## Work to complete
Output only the lines that run from the line holding "hfov_deg: 6.9" to the end of the data below, including both ends, without any pictures.

## Given records

----

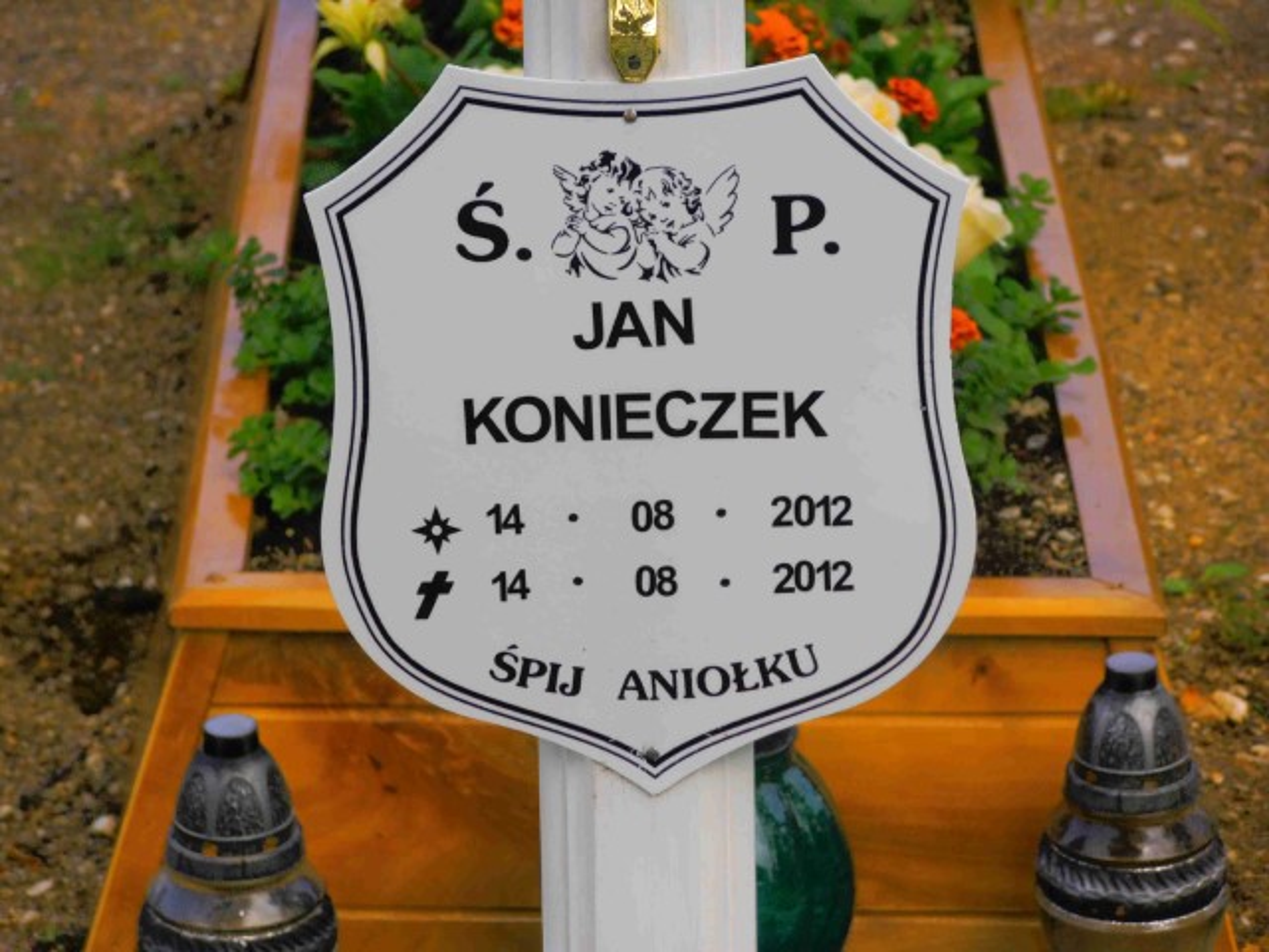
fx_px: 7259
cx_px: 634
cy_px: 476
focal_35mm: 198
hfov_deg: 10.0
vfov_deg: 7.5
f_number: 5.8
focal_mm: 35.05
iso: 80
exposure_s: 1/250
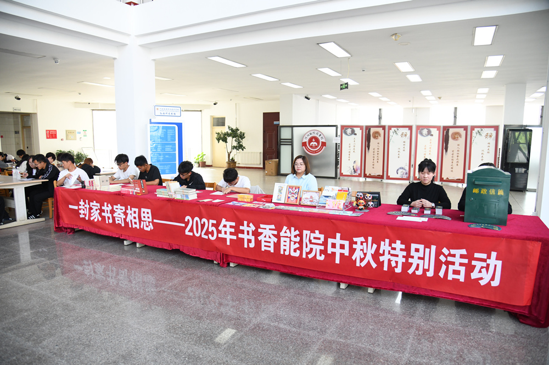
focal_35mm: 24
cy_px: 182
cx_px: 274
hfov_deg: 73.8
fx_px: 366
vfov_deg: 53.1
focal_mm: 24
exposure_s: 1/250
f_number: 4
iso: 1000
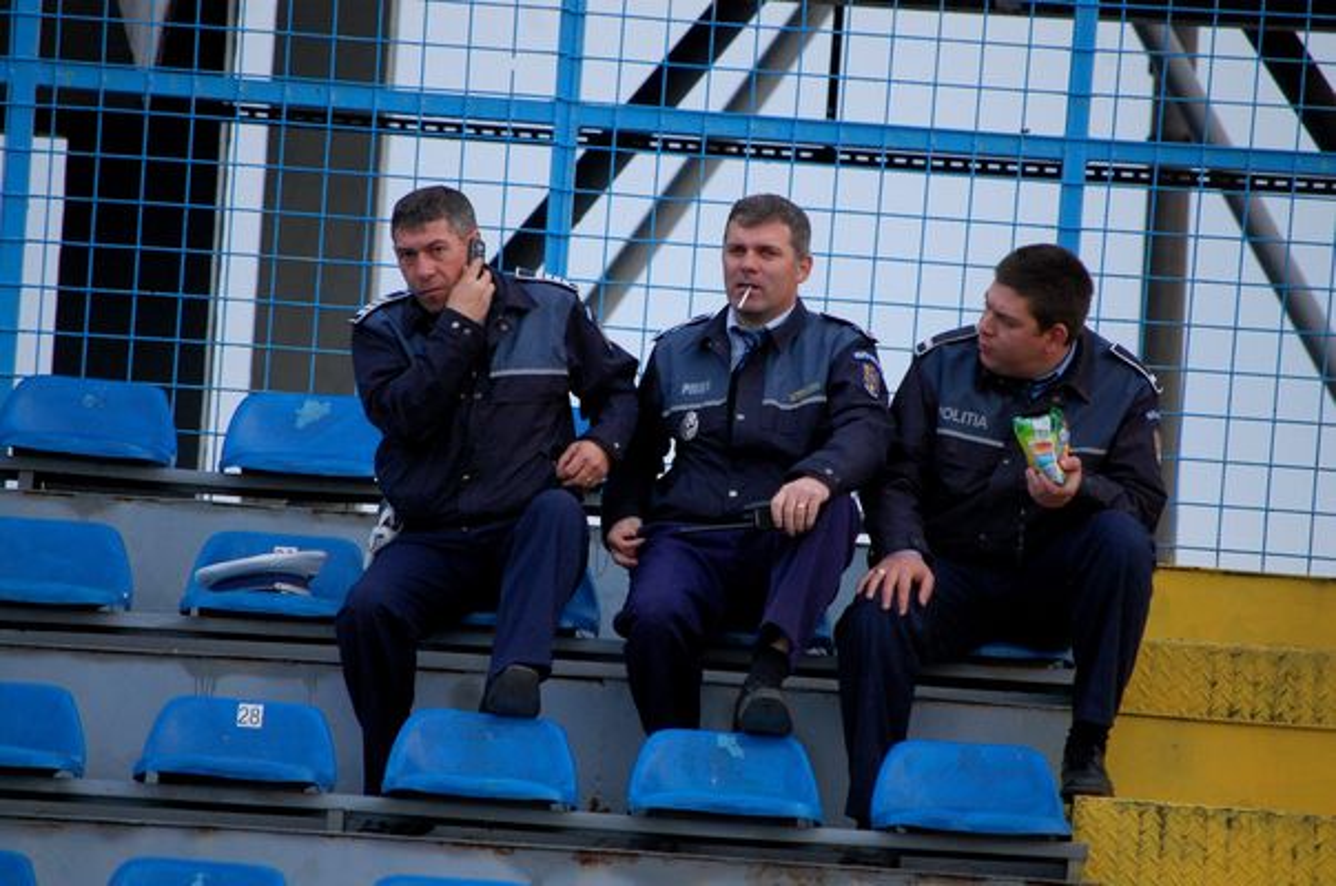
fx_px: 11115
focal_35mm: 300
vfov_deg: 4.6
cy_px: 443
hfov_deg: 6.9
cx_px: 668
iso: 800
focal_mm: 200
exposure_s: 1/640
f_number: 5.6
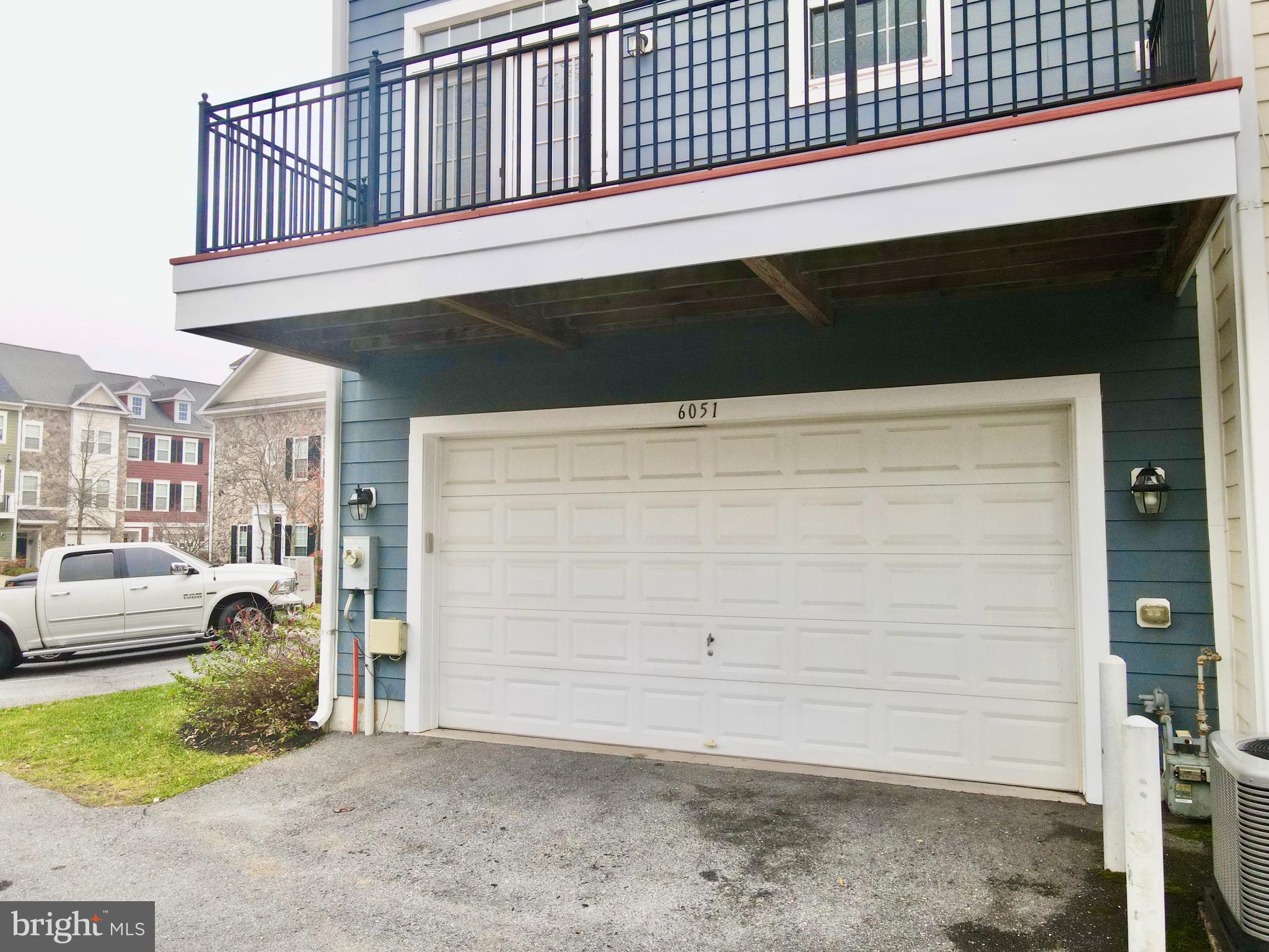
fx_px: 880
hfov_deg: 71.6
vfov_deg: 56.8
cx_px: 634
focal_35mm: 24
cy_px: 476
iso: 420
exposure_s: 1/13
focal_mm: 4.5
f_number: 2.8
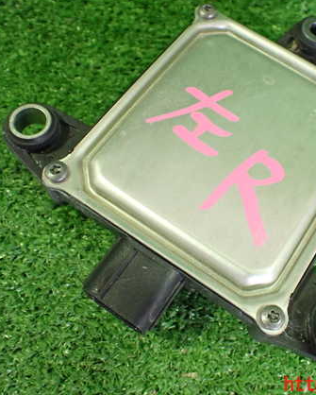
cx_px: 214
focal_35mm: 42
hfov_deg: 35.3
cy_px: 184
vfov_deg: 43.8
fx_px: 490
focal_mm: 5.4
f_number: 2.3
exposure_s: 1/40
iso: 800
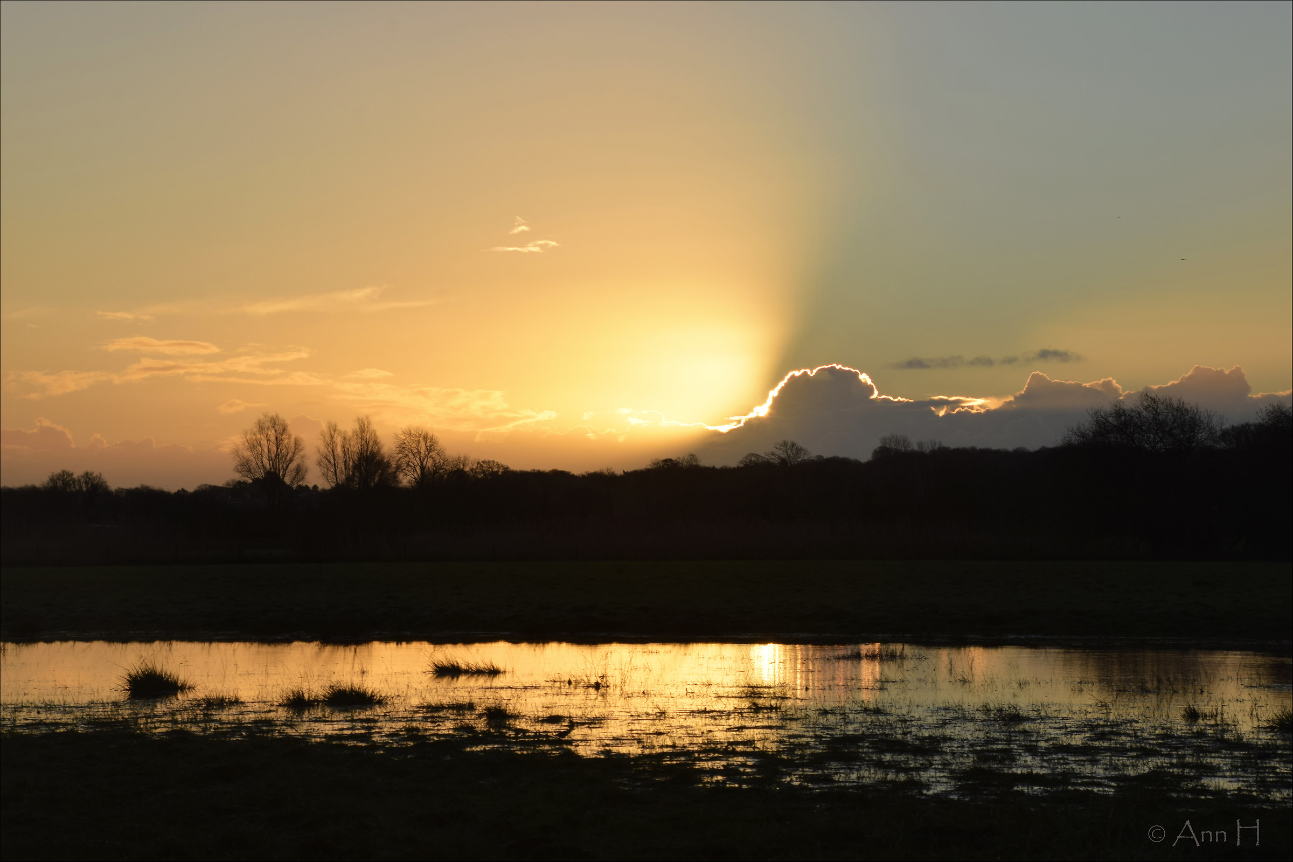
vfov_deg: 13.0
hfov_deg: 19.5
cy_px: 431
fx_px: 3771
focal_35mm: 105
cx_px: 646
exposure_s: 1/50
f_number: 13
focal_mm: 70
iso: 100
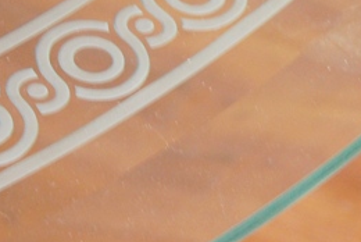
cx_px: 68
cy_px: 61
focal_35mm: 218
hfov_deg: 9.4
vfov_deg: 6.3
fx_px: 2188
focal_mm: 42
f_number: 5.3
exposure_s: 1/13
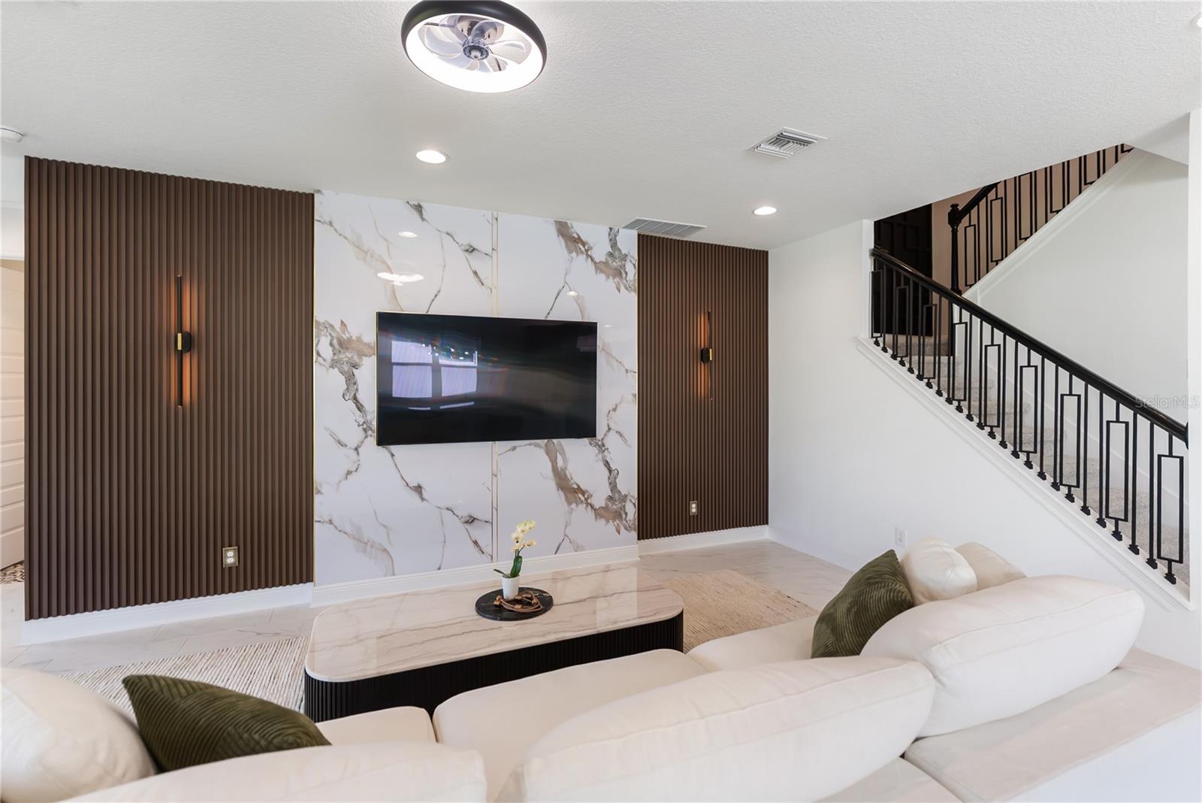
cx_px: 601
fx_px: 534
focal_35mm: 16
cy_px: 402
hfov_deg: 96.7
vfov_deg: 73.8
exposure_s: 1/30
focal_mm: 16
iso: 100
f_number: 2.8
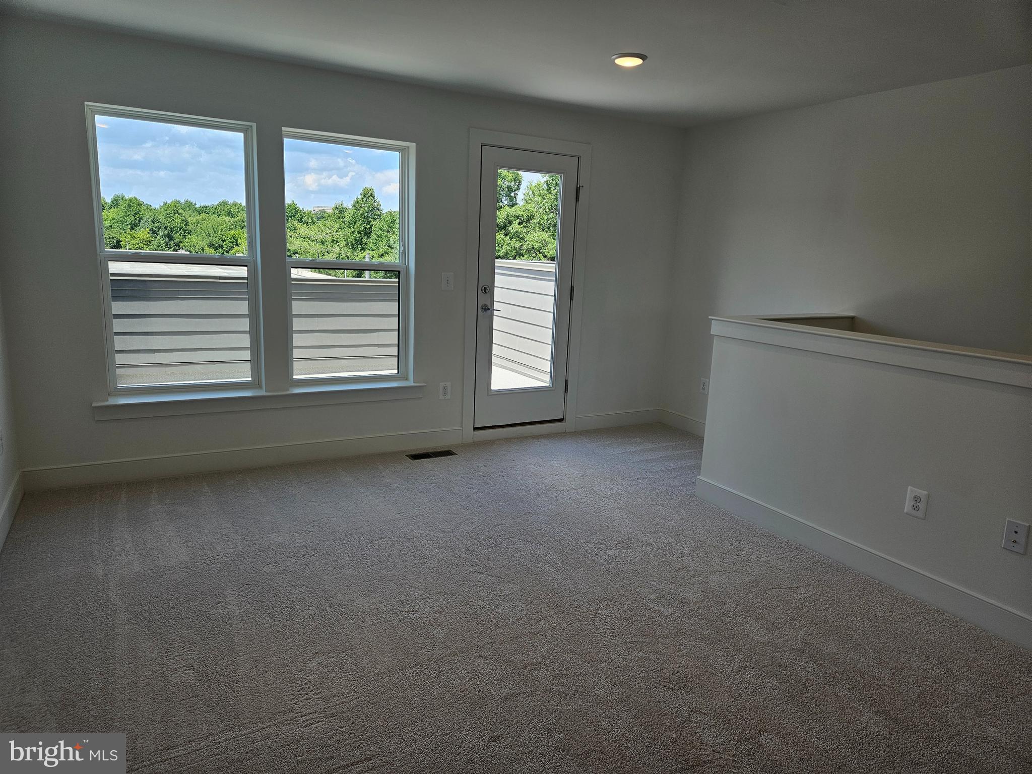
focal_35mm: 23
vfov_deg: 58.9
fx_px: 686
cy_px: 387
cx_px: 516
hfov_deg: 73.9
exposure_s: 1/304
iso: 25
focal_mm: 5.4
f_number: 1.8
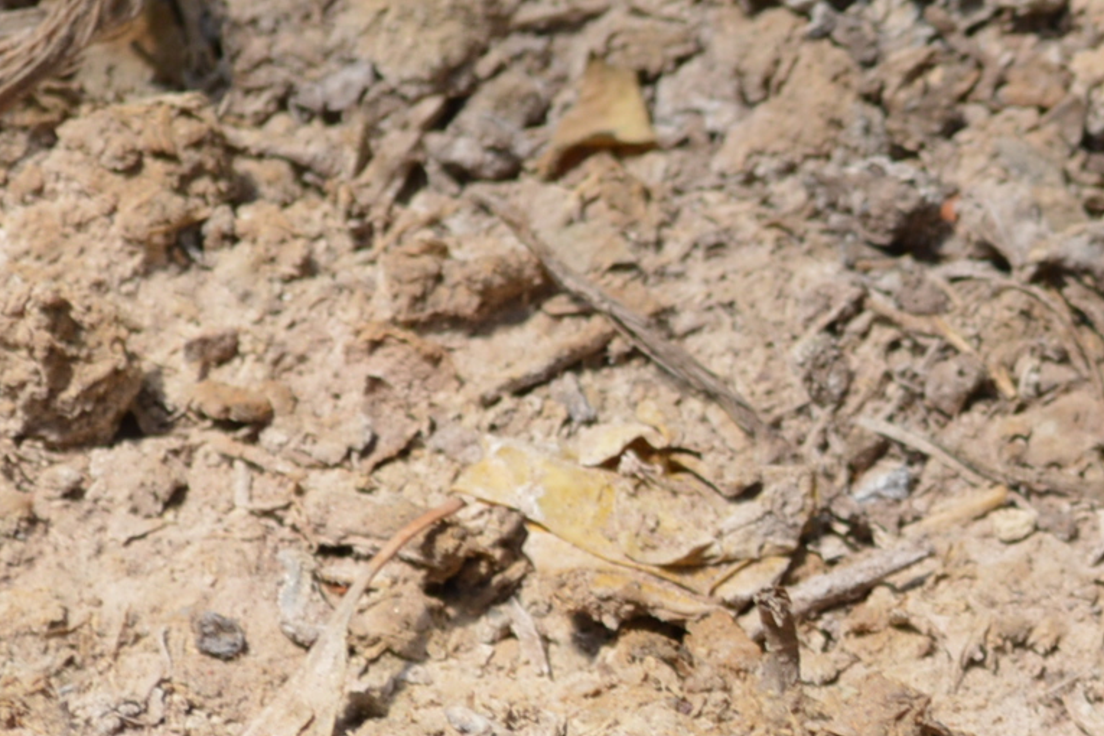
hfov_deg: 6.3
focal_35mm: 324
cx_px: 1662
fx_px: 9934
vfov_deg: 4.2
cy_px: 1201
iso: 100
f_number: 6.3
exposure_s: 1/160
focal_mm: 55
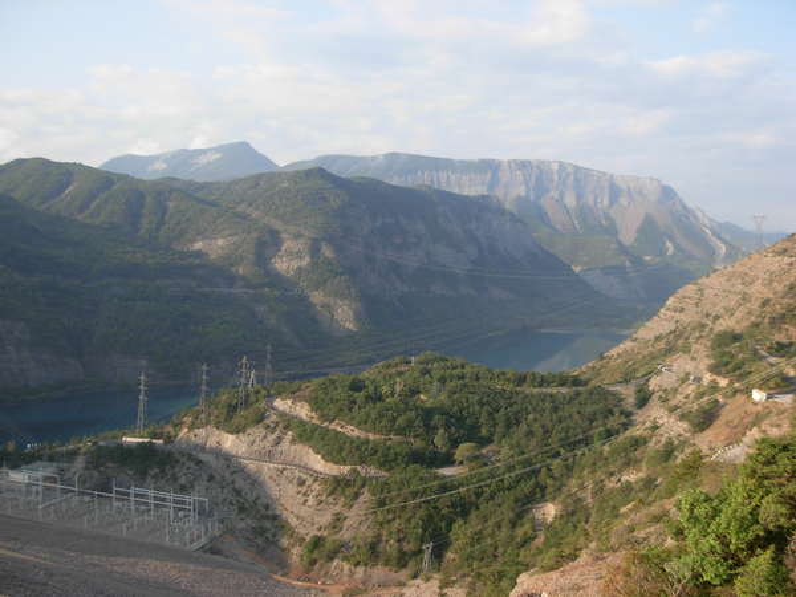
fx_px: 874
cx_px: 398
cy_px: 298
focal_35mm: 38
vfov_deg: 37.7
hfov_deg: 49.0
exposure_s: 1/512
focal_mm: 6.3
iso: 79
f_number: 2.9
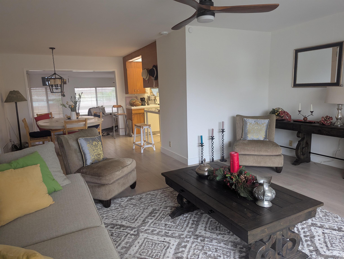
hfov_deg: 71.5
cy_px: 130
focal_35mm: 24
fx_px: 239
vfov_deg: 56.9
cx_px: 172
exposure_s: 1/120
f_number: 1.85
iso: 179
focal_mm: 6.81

----

## The answer
hfov_deg: 6.9
cx_px: 668
iso: 800
focal_mm: 200
exposure_s: 1/640
f_number: 5.6
fx_px: 880
hfov_deg: 71.6
vfov_deg: 56.8
cx_px: 634
focal_35mm: 24
cy_px: 476
iso: 420
exposure_s: 1/13
focal_mm: 4.5
f_number: 2.8
cx_px: 214
focal_35mm: 42
hfov_deg: 35.3
cy_px: 184
vfov_deg: 43.8
fx_px: 490
focal_mm: 5.4
f_number: 2.3
exposure_s: 1/40
iso: 800
vfov_deg: 13.0
hfov_deg: 19.5
cy_px: 431
fx_px: 3771
focal_35mm: 105
cx_px: 646
exposure_s: 1/50
f_number: 13
focal_mm: 70
iso: 100
cx_px: 68
cy_px: 61
focal_35mm: 218
hfov_deg: 9.4
vfov_deg: 6.3
fx_px: 2188
focal_mm: 42
f_number: 5.3
exposure_s: 1/13
cx_px: 601
fx_px: 534
focal_35mm: 16
cy_px: 402
hfov_deg: 96.7
vfov_deg: 73.8
exposure_s: 1/30
focal_mm: 16
iso: 100
f_number: 2.8
focal_35mm: 23
vfov_deg: 58.9
fx_px: 686
cy_px: 387
cx_px: 516
hfov_deg: 73.9
exposure_s: 1/304
iso: 25
focal_mm: 5.4
f_number: 1.8
hfov_deg: 6.3
focal_35mm: 324
cx_px: 1662
fx_px: 9934
vfov_deg: 4.2
cy_px: 1201
iso: 100
f_number: 6.3
exposure_s: 1/160
focal_mm: 55
fx_px: 874
cx_px: 398
cy_px: 298
focal_35mm: 38
vfov_deg: 37.7
hfov_deg: 49.0
exposure_s: 1/512
focal_mm: 6.3
iso: 79
f_number: 2.9
hfov_deg: 71.5
cy_px: 130
focal_35mm: 24
fx_px: 239
vfov_deg: 56.9
cx_px: 172
exposure_s: 1/120
f_number: 1.85
iso: 179
focal_mm: 6.81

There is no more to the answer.